Ariel
Un jour une femme étrange aux cheveux clairs et à la peau très blanche s’est présentée. Quand elle m’a pris dans ses bras, j’ai vu plein de tristesse dans son regard.
Bonjour, je m’appelle Ariel et j’ai un an et trois mois. Oui je suis petit mais je peux déjà dire que j’ai eu une vie très difficile. Je ne comprends pas vraiment ce qui se passe chez moi, au sein de ma famille. Je sais seulement que personne ne veut de moi.
Après ma naissance, j’avais faim et soif. Je pleurais, pleurais et pleurais mais personne ne me donnait à manger. La faim m’empêchait de dormir la nuit et ma maman se mettait en colère contre moi. Je ne comprends pas pourquoi, car normalement ce sont les mamans qui donnent à manger à leurs bébés.
J’ai commencé à me sentir très mal. J’avais sans cesse la diarrhée et je maigrissais beaucoup. Ma peau devenait de plus en plus sèche, et ma bouche aussi. Je ne pouvais même plus pleurer parce que mes larmes ne coulaient plus. Lorsque de temps en temps ma maman avait de l’argent, elle m’emmenait chez le médecin, mais les choses ne s’arrangeaient pas pour autant.
Un jour, une femme étrange, aux cheveux clairs et à la peau très blanche est venue. Quand elle me prenait dans ses bras, je voyais ses yeux remplis de tristesse. Mais je sentais qu’elle était mon seul espoir, parce que je voyais que ce qui m’arrivait ne la laissait pas indifférente. Ainsi, chaque fois qu’elle me prenait dans ses bras, je la regardais fixement avec mes yeux protubérants et de toutes mes forces, je lui donnais des coups dans la poitrine.
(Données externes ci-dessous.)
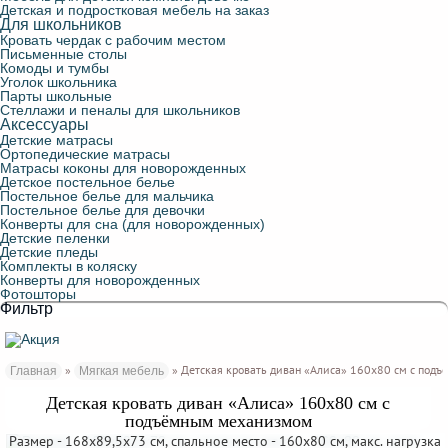
Детская и подростковая мебель на заказ
Для школьников
Кровать чердак с рабочим местом
Письменные столы
Комоды и тумбы
Уголок школьника
Парты школьные
Стеллажи и пеналы для школьников
Аксессуары
Детские матрасы
Ортопедические матрасы
Матрасы коконы для новорожденных
Детское постельное белье
Постельное белье для мальчика
Постельное белье для девочки
Конверты для сна (для новорожденных)
Детские пеленки
Детские пледы
Комплекты в коляску
Конверты для новорожденных
Фотошторы
Фильтр
»
» Детская кровать диван «Алиса» 160х80 см с под
Главная
Мягкая мебель
Детская кровать диван «Алиса» 160х80 см с
подъёмным механизмом
Размер - 168x89,5x73 см, спальное место - 160x80 см, макс. нагрузка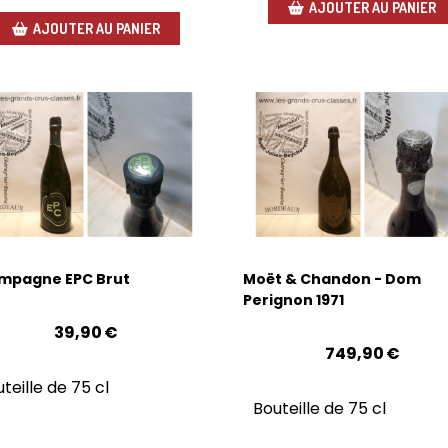
AJOUTER AU PANIER
AJOUTER AU PANIER
mpagne EPC Brut
Moët & Chandon - Dom
Perignon 1971
39,90
€
749,90
€
teille de 75 cl
Bouteille de 75 cl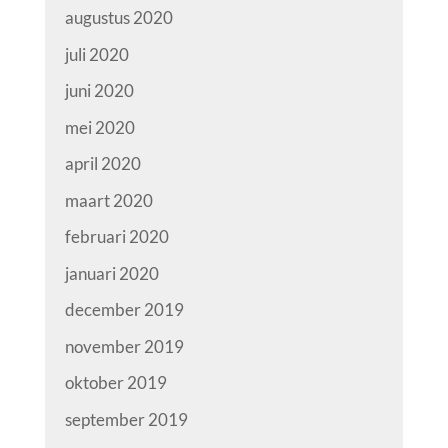
augustus 2020
juli 2020
juni 2020
mei 2020
april 2020
maart 2020
februari 2020
januari 2020
december 2019
november 2019
oktober 2019
september 2019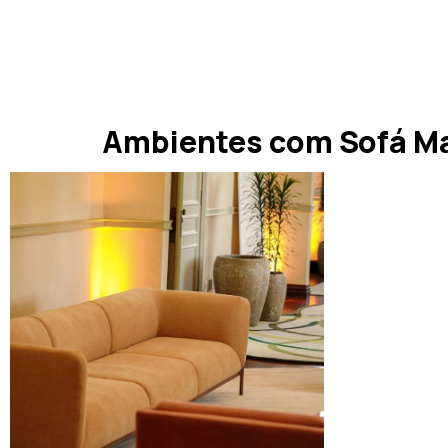
Ambientes com Sofá M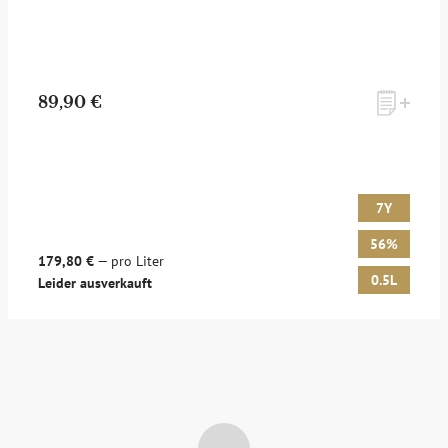
89,90 €
7Y
56%
179,80 €
— pro Liter
0.5L
Leider ausverkauft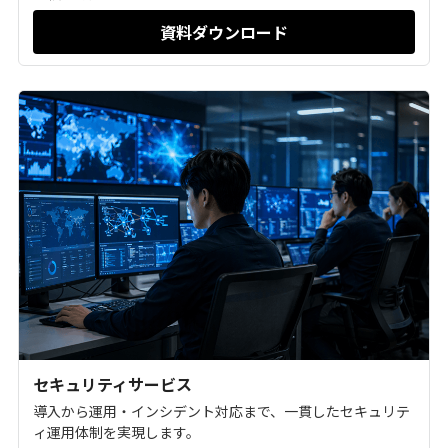
資料ダウンロード
セキュリティサービス
導入から運用・インシデント対応まで、一貫したセキュリテ
ィ運用体制を実現します。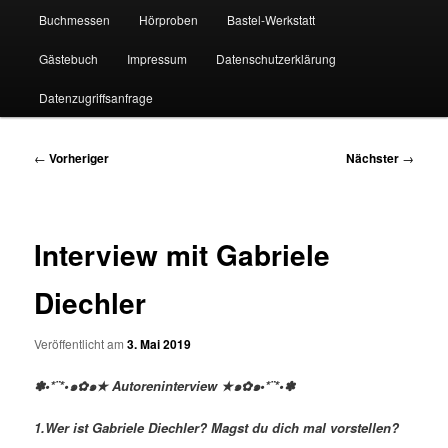
Buchmessen
Hörproben
Bastel-Werkstatt
Gästebuch
Impressum
Datenschutzerklärung
Datenzugriffsanfrage
Beitragsnavigation
←
Vorheriger
Nächster
→
Interview mit Gabriele
Diechler
Veröffentlicht am
3. Mai 2019
✽•*¨*•๑✿๑★ Autoreninterview ★๑✿๑•*¨*•✽
1.Wer ist Gabriele Diechler? Magst du dich mal vorstellen?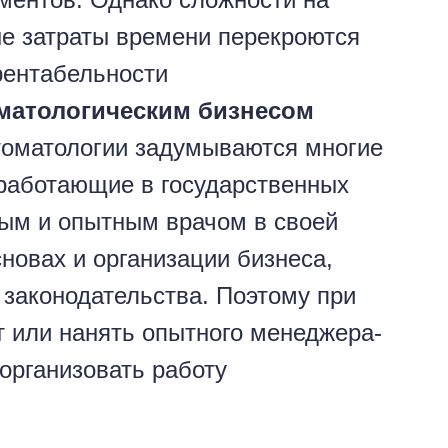
ые затраты времени перекроются
рентабельности
матологическим бизнесом
стоматологии задумываются многие
работающие в государственных
ным и опытным врачом в своей
сновах и организации бизнеса,
законодательства. Поэтому при
т или нанять опытного менеджера-
 организовать работу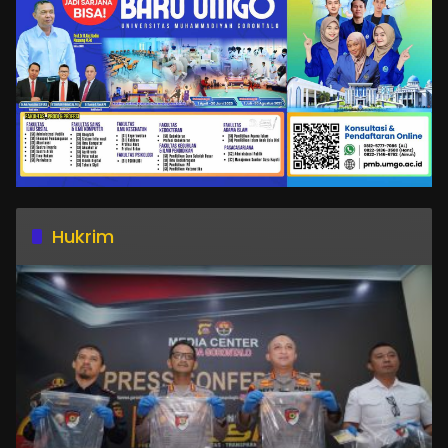
Hukrim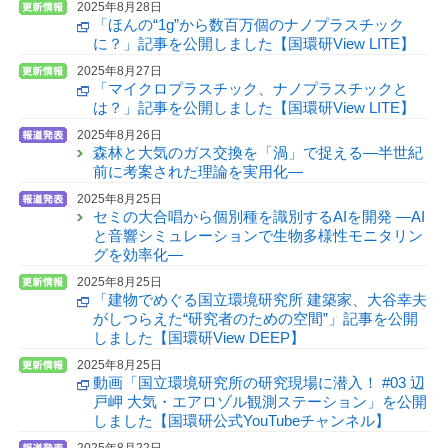
2025年8月28日
「ほんの“1g”から数百万個のナノプラスチック
に？」記事を公開しました【国環研View LITE】
2025年8月27日
「マイクロプラスチック、ナノプラスチックと
は？」記事を公開しました【国環研View LITE】
2025年8月26日
森林と大気のガス交換を「渦」で捉える—半世紀
前に考案された理論を実用化—
2025年8月25日
セミの大合唱から個別種を識別するAIを開発 —AI
と音響シミュレーションで生物多様性モニタリン
グを効率化—
2025年8月25日
「建物でめぐる国立環境研究所 建築家、大谷幸夫
がしつらえた“研究者のための空間”」記事を公開
しました【国環研View DEEP】
2025年8月25日
動画「国立環境研究所の研究現場に潜入！ #03 辺
戸岬 大気・エアロゾル観測ステーション」を公開
しました【国環研公式YouTubeチャンネル】
2025年8月22日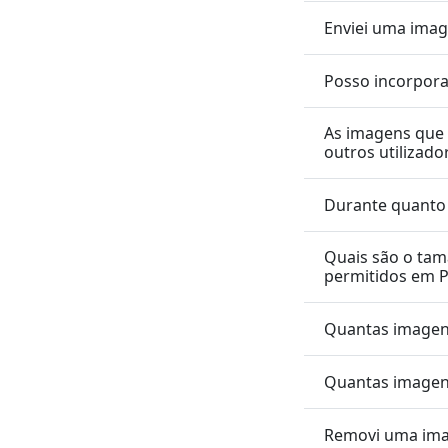
Enviei uma ima
Posso incorpora
As imagens que 
outros utilizado
Durante quanto
Quais são o ta
permitidos em 
Quantas imagen
Quantas imagens
Removi uma imag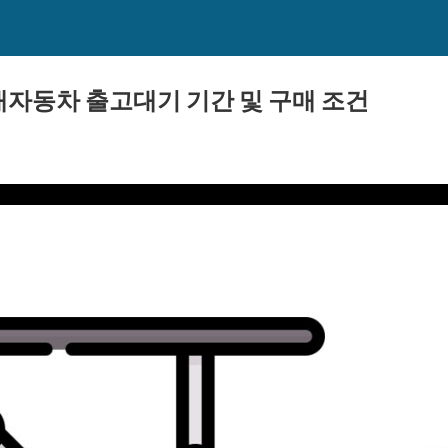
현대자동차 출고대기 기간 및 구매 조건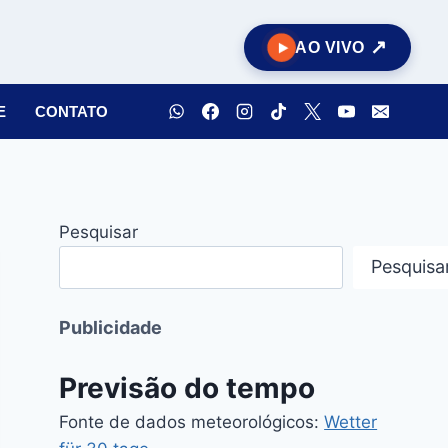
AO VIVO
E
CONTATO
Pesquisar
Pesquisa
Publicidade
Previsão do tempo
Fonte de dados meteorológicos:
Wetter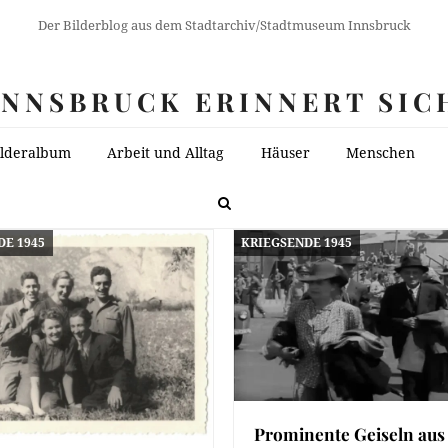
Der Bilderblog aus dem Stadtarchiv/Stadtmuseum Innsbruck
INNSBRUCK ERINNERT SIC
ilderalbum
Arbeit und Alltag
Häuser
Menschen
DE 1945
KRIEGSENDE 1945
Prominente Geiseln aus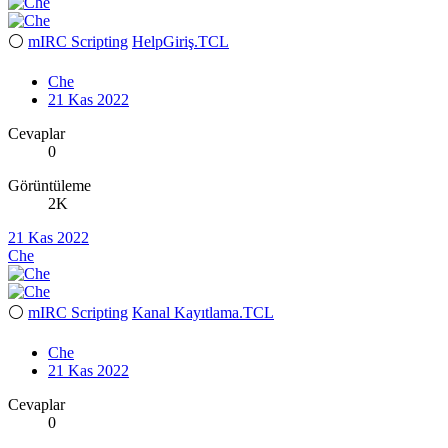
⚪
mIRC Scripting
HelpGiriş.TCL
Che
21 Kas 2022
Cevaplar
0
Görüntüleme
2K
21 Kas 2022
Che
⚪
mIRC Scripting
Kanal Kayıtlama.TCL
Che
21 Kas 2022
Cevaplar
0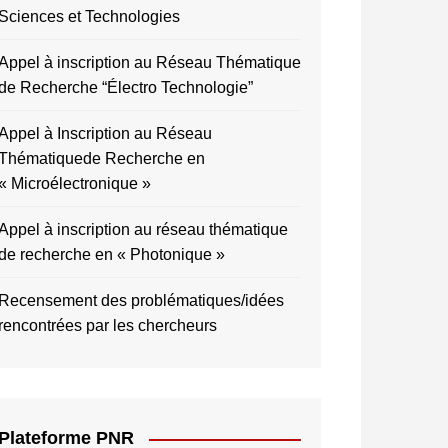
Sciences et Technologies
Appel à inscription au Réseau Thématique
de Recherche “Électro Technologie”
Appel à Inscription au Réseau
Thématiquede Recherche en
« Microélectronique »
Appel à inscription au réseau thématique
de recherche en « Photonique »
Recensement des problématiques/idées
rencontrées par les chercheurs
Plateforme PNR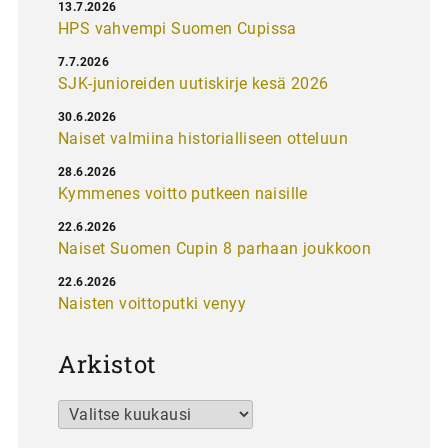
13.7.2026
HPS vahvempi Suomen Cupissa
7.7.2026
SJK-junioreiden uutiskirje kesä 2026
30.6.2026
Naiset valmiina historialliseen otteluun
28.6.2026
Kymmenes voitto putkeen naisille
22.6.2026
Naiset Suomen Cupin 8 parhaan joukkoon
22.6.2026
Naisten voittoputki venyy
Arkistot
Arkistot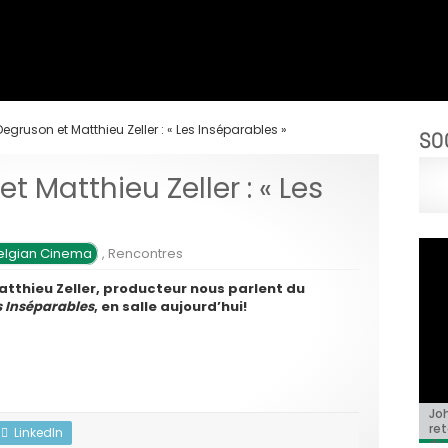
egruson et Matthieu Zeller : « Les Inséparables »
SO
 Matthieu Zeller : « Les
elgian Cinema
,
Rencontres
atthieu Zeller, producteur nous parlent du
s Inséparables
, en salle aujourd’hui!
Jo
BRI
« C
Ca
« T
ret
Hol
Ma
dol
LinkedIn
du 
l’a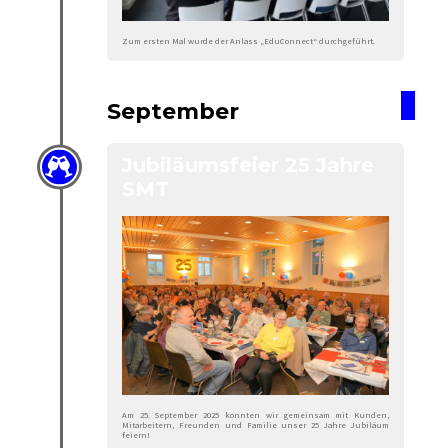
Zum ersten Mal wurde der Anlass „EduConnect“ durchgeführt.
September
Jubiläumsfeier 25 Jahre
SMT
Am 25. September 2025 konnten wir gemeinsam mit Kunden,
Mitarbeitern, Freunden und Familie unser 25 Jahre Jubiläum
feiern!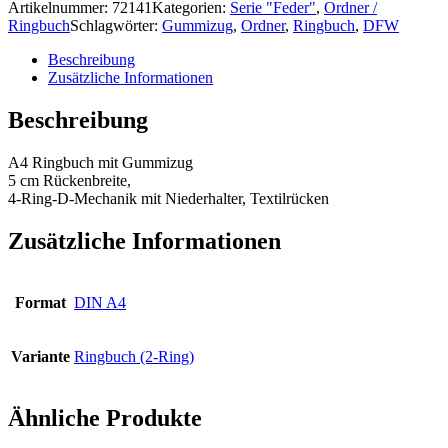
Artikelnummer:
72141
Kategorien:
Serie "Feder"
,
Ordner /
Ringbuch
Schlagwörter:
Gummizug
,
Ordner
,
Ringbuch
,
DFW
Beschreibung
Zusätzliche Informationen
Beschreibung
A4 Ringbuch mit Gummizug
5 cm Rückenbreite,
4-Ring-D-Mechanik mit Niederhalter, Textilrücken
Zusätzliche Informationen
Format
DIN A4
Variante
Ringbuch (2-Ring)
Ähnliche Produkte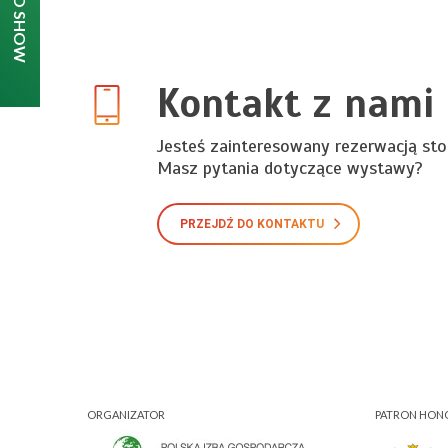
Kontakt z nami
Jesteś zainteresowany rezerwacją sto
Masz pytania dotyczące wystawy?
PRZEJDŹ DO KONTAKTU
ORGANIZATOR
PATRON HO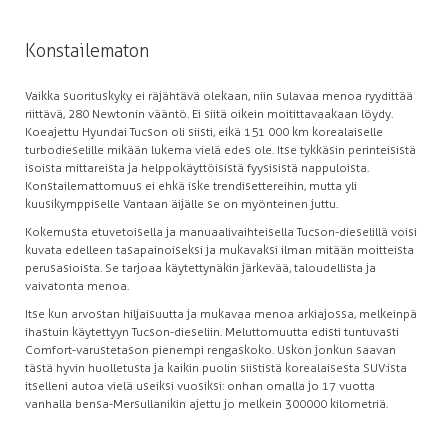
Konstailematon
Vaikka suorituskyky ei räjähtävä olekaan, niin sulavaa menoa ryydittää
riittävä, 280 Newtonin vääntö. Ei siitä oikein moitittavaakaan löydy.
Koeajettu Hyundai Tucson oli siisti, eikä 151 000 km korealaiselle
turbodieselille mikään lukema vielä edes ole. Itse tykkäsin perinteisistä
isoista mittareista ja helppokäyttöisistä fyysisistä nappuloista.
Konstailemattomuus ei ehkä iske trendisettereihin, mutta yli
kuusikymppiselle Vantaan äijälle se on myönteinen juttu.
Kokemusta etuvetoisella ja manuaalivaihteisella Tucson-dieselillä voisi
kuvata edelleen tasapainoiseksi ja mukavaksi ilman mitään moitteista
perusasioista. Se tarjoaa käytettynäkin järkevää, taloudellista ja
vaivatonta menoa.
Itse kun arvostan hiljaisuutta ja mukavaa menoa arkiajossa, melkeinpä
ihastuin käytettyyn Tucson-dieseliin. Meluttomuutta edisti tuntuvasti
Comfort-varustetason pienempi rengaskoko. Uskon jonkun saavan
tästä hyvin huolletusta ja kaikin puolin siististä korealaisesta SUV:ista
itselleni autoa vielä useiksi vuosiksi: onhan omalla jo 17 vuotta
vanhalla bensa-Mersullanikin ajettu jo melkein 300 000 kilometriä.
J’étais épuisé parce que je n’avais pas beaucoup de forces.
Et ça a fonctionné. Ils m’ont emmené plusieurs fois chez le médecin. Certains venaient même jusqu’à chez moi, eux aussi étaient blancs avec des cheveux clairs. Ma maman a commencé à me donner du lait, des compotes et un liquide horrible qui s’appelle sérum. La femme à la peau blanche s’est fâchée contre ma maman parce que d’après les médecins, j’allais mourir, et elle voulait que ma maman prenne davantage soin de moi. Je voulais vivre et elle le savait. Pour lui faire comprendre, je rassemblais toutes mes forces afin de lui donner des coups dans la poitrine. 
J’ai commencé à me sentir mieux. Petit à petit j’ai cessé d’avoir la diarrhée. Mes côtes se voyaient moins à travers ma peau parce que je commençais à grossir. Mes cheveux ont poussé un peu plus et mes joues ont pris la forme de balles de tennis.

Maintenant je suis un bébé joufflu. Je m’assois tout seul, et si tu me tiens bien, je peux même faire quelques pas car mes jambes prennent des forces. Désormais je mange de tout, du lait, des compotes, du riz, l’assiette du voisin, tout ce que l’on peut me donner et qui ressemble à de la nourriture.
J’ai un gros appétit et maintenant il y a toujours de quoi manger. Je sais aussi réclamer : je tends la main vers ce que je veux manger, je dis « ah ! » et ils me le donnent. Et s’ils ne m’entendent pas, je dis « AH ! » et là ils me le donnent. Et s’ils ne me le donnent pas, je cris si fort que je les rends sourds et ils finissent par me donner ce que je veux. Parce que maintenant j’ai des forces pour crier et on peut m’entendre jusqu’à La Romana !
La femme blanche vient toujours me rendre visite. Elle m’apporte du lait et des couches. Je ne lui donne plus de coups dans la poitrine, parce que maintenant je vais bien, maintenant je suis vivant.